*REQUIRED ACTIONS*.
[A] Name every ballet company and orchestra mentioned in the review of the Kirov Ballet's Romeo and Juliet.
[B] Answer these questions from the Romeo and Juliet review:
(i) In what year did Lavrovsky's Romeo and Juliet premiere?
(ii) Who conducts the Kirov Orchestra?
(iii) Which performer played Tybalt?
[C] In the Romeo and Juliet review, reproduce the passage from "The Kirov brought" up to and including "in a tapestry." word for word.

*PAGE EXCERPT*.

┄┄┄┄┄┄

Back after just a month, the Kirov Ballet opened the last half of its mammoth London season with another heavyweight signature piece - not one of its 19th-century classics, but Romeo and Juliet, which it has similarly given (with a little help from Shakespeare) to the rest of the world.

Premiÿred in 1940 with Leonid Lavrovsky as choreographer and the legendary Galina Ulanova as Juliet, this was the version for which Prokofiev composed his celebrated score. And even if it was beaten to the stage by a 1938 Czech production (to the same music), Lavrovsky's Romeo and Juliet was seminal. Acquired by the Bolshoi Ballet, it overwhelmed London in the company's début 1956 visit and it influenced versions to come, including Kenneth MacMillan's for the Royal Ballet.

The Kirov brought it to London a few years ago, when visually it seemed rather shabby. But Pyotr Williams's spacious original designs have recently been refreshed and now look magnificent, with a Veronese square overlooking misty hills, cool night skies, and a colonnaded terrace where elegant couples stroll to the Capulet ball. A rich brocade curtain operates as a rhythmic motif, besides being a tool for hiding scene changes while small events are enacted in front, the characters brought to the foreground as in a tapestry.

The musical order is sometimes different from MacMillan's version, so where MacMillan mirrors the conflict in Juliet's mind with Prokofiev's assemblage of great boiling sound-currents pulling in contradictory directions, here this relates to Romeo in exile. But the Kirov Orchestra, under Boris Gruzin, play Prokofiev as only Russians know how. Dissonant facets spring out as if gleamingly new, ominous surges acquire a titanic power, and the drums in the graveyard scene crash like claps of thunder.

Russian Romeo and Juliets are bigger, darker, heavier - Eisenstein crossed with Botticelli - and that goes for the acting, too. The craggy posturings need getting used to. I'm not sure we need quite the exaggeration suggesting a demented streak running through the male side of the Capulet clan. Vladimir Ponomarev went full out on his wild-eyed stare and flailing walk as Lord Capulet; Ilya Kuznetsov chafed and swaggered as Tybalt and tossed his chemical-red mane as if sponsored by L'Oréal. But Lady Capulet carried aloft, straddled hysterically over Tybalt's corpse, is a sight guaranteed to chill you to the core, and integral to the choreography.

┄┄┄┄┄┄

*AVAILABLE DATA*.

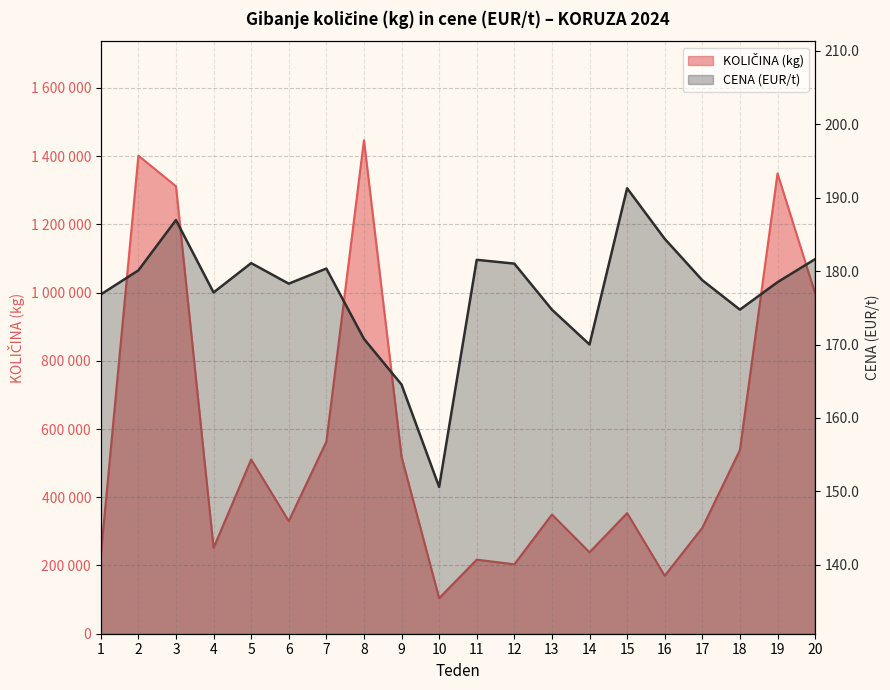

Reading left to right, extract all data points from this chart.

KOLIČINA (kg): 1=229660.0	2=1401179.0	3=1311376.0	4=251860.0	5=510649.0	6=330194.0	7=562967.0	8=1446448.0	9=518722.0	10=104306.0	11=217063.0	12=203475.0	13=349314.0	14=238750.0	15=353499.0	16=170003.0	17=310502.0	18=538369.0	19=1348992.0	20=997938.0
CENA (EUR/t): 1=176.8	2=180.1	3=187.0	4=177.1	5=181.1	6=178.3	7=180.3	8=170.8	9=164.5	10=150.6	11=181.5	12=181.0	13=174.8	14=170.0	15=191.3	16=184.4	17=178.8	18=174.8	19=178.5	20=181.6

┄┄┄┄┄┄

*PROBLEM SOLUTIONS*.
[A]
Kirov Ballet
Bolshoi Ballet
Royal Ballet
Kirov Orchestra

[B]
(i) 1940
(ii) Boris Gruzin
(iii) Ilya Kuznetsov

[C]
The Kirov brought it to London a few years ago, when visually it seemed rather shabby. But Pyotr Williams's spacious original designs have recently been refreshed and now look magnificent, with a Veronese square overlooking misty hills, cool night skies, and a colonnaded terrace where elegant couples stroll to the Capulet ball. A rich brocade curtain operates as a rhythmic motif, besides being a tool for hiding scene changes while small events are enacted in front, the characters brought to the foreground as in a tapestry.